In the 2000s, embedded devices welcomed the wave of mobile internet. Smartphones, MP3 players, navigation devices, and other equipment drove continuous upgrades in embedded system functionality. At the same time, microcomputers entered the public eye, and developer communities began to emerge.
Since the 2010s, with the development of the Internet of Things (IoT) and artificial intelligence, embedded systems and microcomputers have entered a stage of integration. The rise of low-cost platforms like Raspberry Pi, ESP32, and Jetson has enabled rapid deployment of smart terminals and small edge devices, promoting the construction of smart homes, industrial automation, and smart cities. Edge computing, intelligent recognition, voice interaction… these advanced technologies are increasingly being integrated into these seemingly insignificant small chips.
Small Boards, Big World: The Rise of Raspberry Pi, ESP32, and Jetson
In the past decade, some devices that look like “circuit board toys” have quietly ignited the enthusiasm of makers, engineers, and even primary and secondary education worldwide. They are low-cost, powerful, and versatile, representing the trend of “democratization” of embedded devices and microcomputers. Among them, the three most representative platforms are: Raspberry Pi, ESP32, and Jetson series.

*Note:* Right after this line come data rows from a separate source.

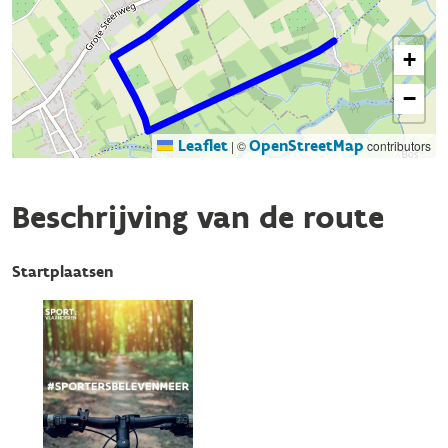
+
−
Leaflet
OpenStreetMap
|
©
contributors
Beschrijving van de route
Startplaatsen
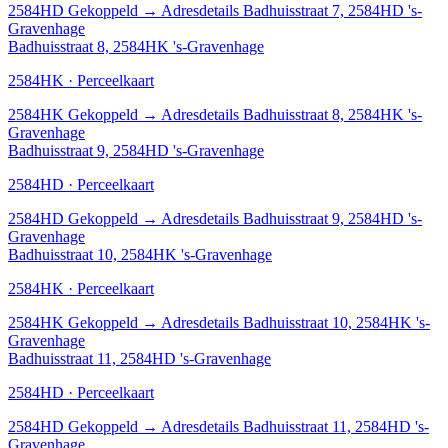
2584HD
Gekoppeld
→
Adresdetails Badhuisstraat 7, 2584HD 's-
Gravenhage
Badhuisstraat 8, 2584HK 's-Gravenhage
2584HK · Perceelkaart
2584HK
Gekoppeld
→
Adresdetails Badhuisstraat 8, 2584HK 's-
Gravenhage
Badhuisstraat 9, 2584HD 's-Gravenhage
2584HD · Perceelkaart
2584HD
Gekoppeld
→
Adresdetails Badhuisstraat 9, 2584HD 's-
Gravenhage
Badhuisstraat 10, 2584HK 's-Gravenhage
2584HK · Perceelkaart
2584HK
Gekoppeld
→
Adresdetails Badhuisstraat 10, 2584HK 's-
Gravenhage
Badhuisstraat 11, 2584HD 's-Gravenhage
2584HD · Perceelkaart
2584HD
Gekoppeld
→
Adresdetails Badhuisstraat 11, 2584HD 's-
Gravenhage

In 2012, a team of engineers from the University of Cambridge launched the first generation of Raspberry Pi, originally aimed at enabling primary and secondary school students to learn programming at a low cost. Unexpectedly, this credit card-sized computer quickly became popular worldwide.
Raspberry Pi not only runs a complete Linux system (such as Raspberry Pi OS) but also connects to monitors, keyboards, and mice, and can be used for media playback, web browsing, robot control, and as an IoT hub. Over the years, it has continuously evolved from the initial single-core CPU to a powerful tool today that supports 4K output, multi-core processing, Wi-Fi, and Bluetooth. Its emergence has shattered the stereotype that “computers = expensive,” allowing thousands of people to enter the world of programming and embedded development for less than 100 yuan.
Compared to the fully functional Raspberry Pi,ESP32 is more like a “little expert” tailored for the Internet of Things (IoT). It was launched by Espressif Systems in China and features low power consumption, integrated Wi-Fi and Bluetooth, and rich GPIO interfaces. The greatest appeal of the ESP32 lies in its “light yet powerful” nature—achieving wireless communication, sensor control, and remote data collection for just a few yuan, it is often used in smart locks, remote temperature monitoring, smart lighting, and wearable devices.
NVIDIA’s Jetson series, especially Jetson Nano and Jetson Orin Nano, are micro platforms specifically developed for edge artificial intelligence (Edge AI). Their core advantage lies in the built-in powerful GPU, capable of performing tasks such as image recognition, object detection, and voice processing, commonly used in robotics, autonomous vehicles, and security monitoring. Although slightly more expensive than Raspberry Pi and ESP32, the Jetson series represents the cutting-edge trend of “embedded + AI.” You can run deep learning models on a device the size of your palm, achieving localized, low-latency intelligent processing, which has great potential in fields like healthcare, industry, and transportation. Its development ecosystem is also very open, supporting platforms like Arduino, MicroPython, and ESP-IDF, greatly lowering the entry barrier.
From the “secret weapon” of the moon landing mission to the ubiquitous smart assistants in our lives, embedded systems and microcomputers are redefining our world in an invisible way.
Today, embedded devices are everywhere, serving as a crucial pillar of modern information society, from daily life to high-end scientific research.